En Algérie, par la bonne grâce du ciel, la production céréalière a évolué ces deux dernières années dans des proportions jugées appréciables.

Elle a atteint 42,7 millions de quintaux, dont sept millions en blé tendre en 2002-2003, et 40 millions de quintaux, dont 7,9 millions en blé tendre, en 2003-2004, note A. Assabah, directeur de la régulation et de développement des produits agricoles au ministère de l’Agriculture. La production locale en blé, comme celle d’autres produits pluviaux, est aléatoire.

Elle tourne aujourd’hui autour de 30 millions de quintaux, en moyenne annuellement. Pas assez pour couvrir tous les besoins de consommation nationaux. Aussi l’Algérie recourt-elle à l’importation de céréales. En moyenne, elle en importe pour six cent millions de dollars, par an. Autrefois sous le monopole de l’Office algérien interprofessionnel des céréales (OAIC), le marché des céréales a été ouvert aux privés à la fin des années quatre-vingt.

Prix négocié
Le privé négocie ses prix à l’importation des céréales, comme le fait l’OAIC, sur les marchés internationaux, mais avec une marge dont ne dispose pas l’office interprofessionnel, celle de pouvoir se soustraire à certaines conjonctures défavorables, comme c’était le cas l’année dernière. Le privé s’est, en effet, soustrait aux pressions sur le blé tendre affecté par la rouille jaune. Résultat, des importations en moins en la matière, et une envolée des prix de la farine panifiable, indique-t-on. Cette défection, conjuguée à d’autres facteurs, est ainsi à l’origine de la levée de boucliers provoquée par les boulangers, ces derniers mois. Ceux-ci estiment qu’ils ne rentrent pas dans leurs frais, le coût de revient de la baguette du pain ayant substantiellement augmenté. La suite du mouvement de contestation des boulangers, on la connaît. Elle s’est terminée par l’installation d’une commission de travail mixte chargée de trouver des formules à même d’apaiser la colère des « confectionneurs » de pain. La tutelle leur a promis une reconstitution de la marge, par une réduction d’impôt, entre autres. Opaque qu’elle est, l’attitude des importateurs privés dont il est question n’a cependant pas fait réagir les minotiers, leurs partenaires clés. C’est l’OAIC qui a suppléé aux quantités de blé tendre dont ils avaient besoin. La loi ne les oblige-t-elle pas à remplir leur mission d’importation, quelles que soient les conjonctures ? La loi n’est pas toujours la bonne solution, nous explique le directeur de la régulation et du développement des produits agricoles.

Et les Eriad, des entreprises publiques, dont certaines sont en proie à d’énormes difficultés ? Les Eriad n’ont pas été suffisamment préparées à l’ouverture du marché, à la nouvelle conjoncture, même si Eriad Sétif en est sortie revigorée, un cas de réussite, estiment certains.

**Items répertoriés**
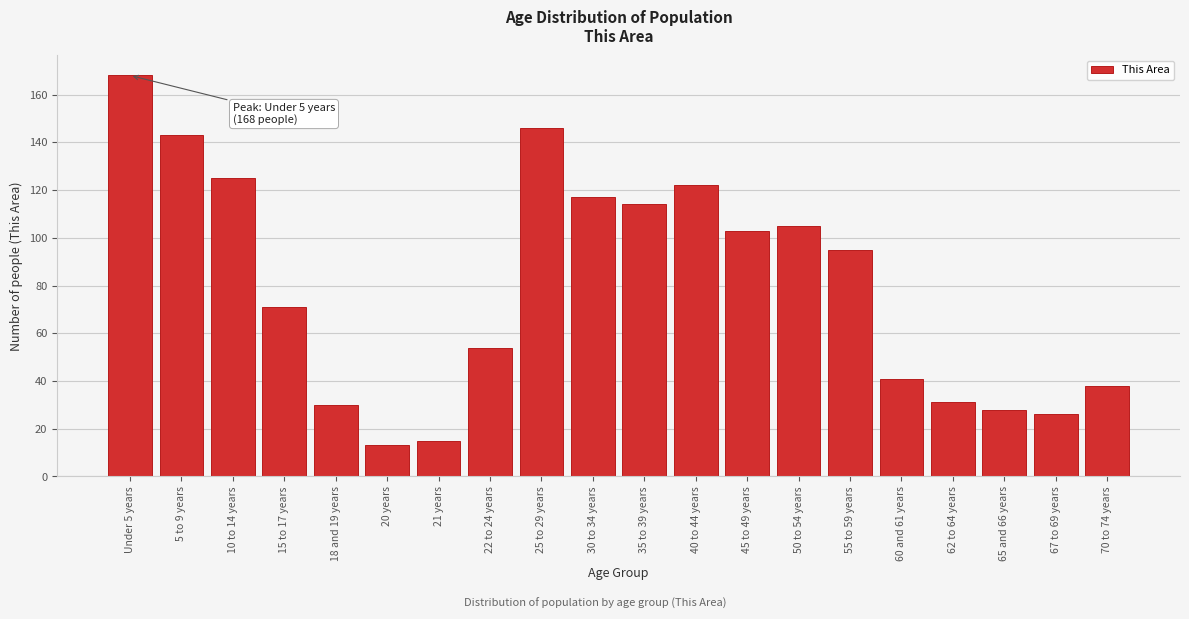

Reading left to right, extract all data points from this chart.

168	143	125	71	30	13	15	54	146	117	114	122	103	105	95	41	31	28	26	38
==
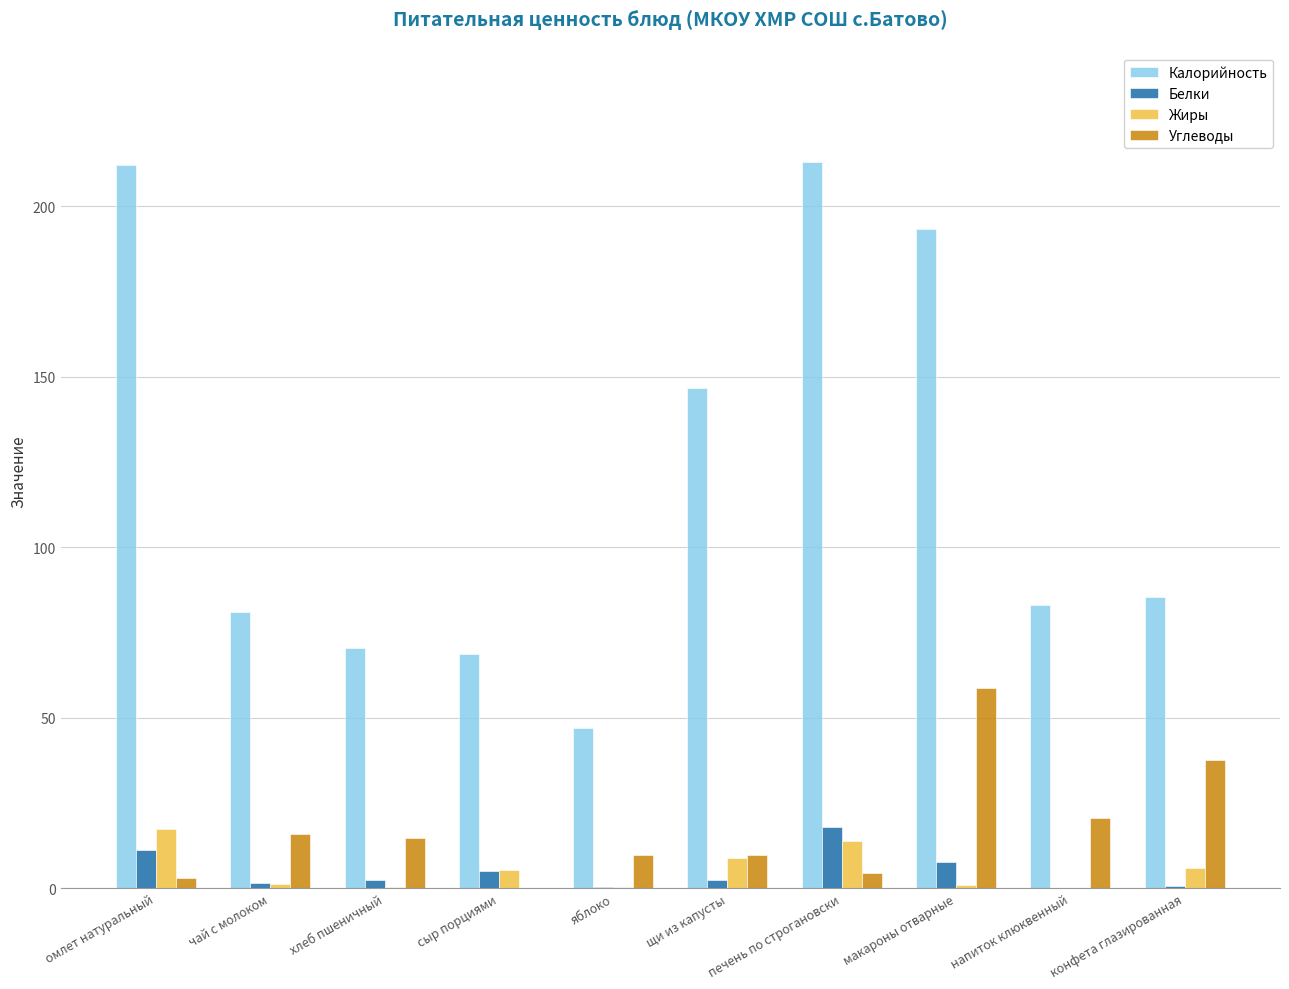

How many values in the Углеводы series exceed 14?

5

**Travail demandé**
Relevez toutes les quantités exprimées en millions de quintaux dans le texte sur la production céréalière en Algérie, en indiquant ce que chacune désigne. Les items sont tirés d'une autre source que le texte.

**Réponse**
- 42,7 millions de quintaux : production céréalière en 2002-2003
- sept millions de quintaux : part du blé tendre dans la production de 2002-2003
- 40 millions de quintaux : production céréalière en 2003-2004
- 7,9 millions de quintaux : part du blé tendre dans la production de 2003-2004
- 30 millions de quintaux : production moyenne annuelle actuelle